“You have!” Obviously Mrs Poole was pleased. “Then you will be boarding here, I hope?”
“For my meals, yes. I understand, however, that sleeping quarters are provided by the department at the depot.”
“Yes, that’s so.” Quick steps sounded from without.“Oh my! Here’s Eric.”
A man entered as might a small whirlwind from the plains of Central Australia.
“Ah, late again, Mrs Poole! Quarter pastseven, and breakfast not ready. When is that husband of yours coming back? Every time he’s away you hug that bed, don’t you? You’ll die in it one of these days. Now, don’t argue. Get on-get on. No burgoo for me. There’s no time to eat. I’ll be getting the sack for being always late.”
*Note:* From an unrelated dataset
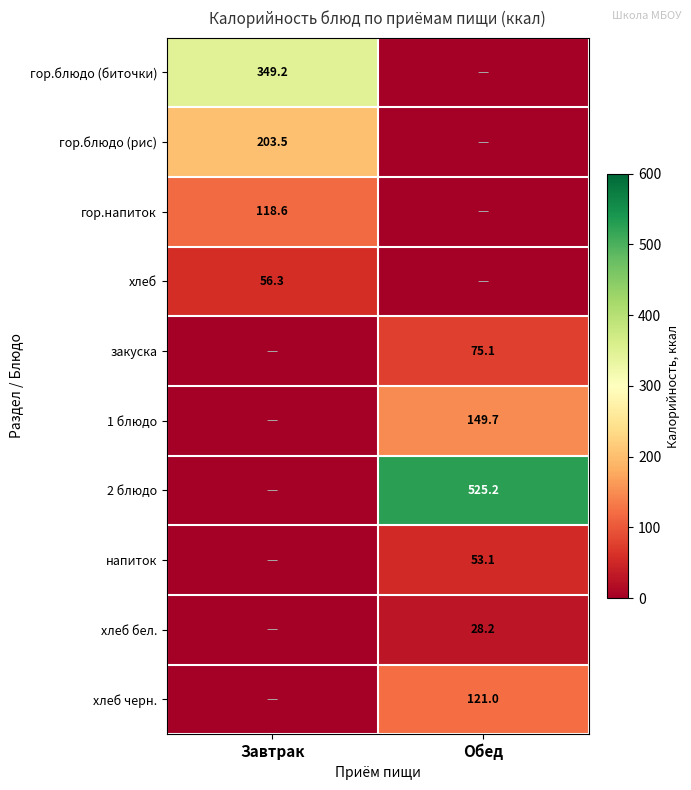

Is it true that закуска equals 75.1 at Обед?

True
The whirlwind was dressed in dungaree overalls. Keen hazel eyes examined Bony humorously.
“Good morning,” Bony said.
“Going to work for the Rabbits,” interposed Mrs Poole.
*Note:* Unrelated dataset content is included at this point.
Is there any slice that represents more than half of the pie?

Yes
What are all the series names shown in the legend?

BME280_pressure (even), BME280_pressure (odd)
“Oh! Well, I’d advise you not to board here. Better stop at the pub. Mrs Poole’s husband is a Water Rat, and sometimes he’s away for weeks on end. When he is away Mrs Poole hardly ever leaves her bed, she loves it so. You only get one minute ten seconds to gollop your breakfast, but you do get plenty of indigestion. I’m half dead already.”
“I’m not as bad as all that, Eric,” pleaded Mrs Poole in a way which decided Bony that he was going to like his landlady. To him she added: “Don’t you believe him, Mr-what is your name?”
“Bony.”
“Sometimes I’m late, Mr Bony, but not always. Will you take porridge?”
“Please.”
“You married?” inquired the subsided whirlwind.
“Yes.”
“Then you’ll be Mr Bony henceforth. All married men here are called misters, and single men are called by their Christian monikers. I’m Eric Hurley, unmarried, and, therefore, plain Eric. What’s yours?”
“Xavier,” replied Bony blandly. “But everyone calls me Bony without the mister. I prefer it.”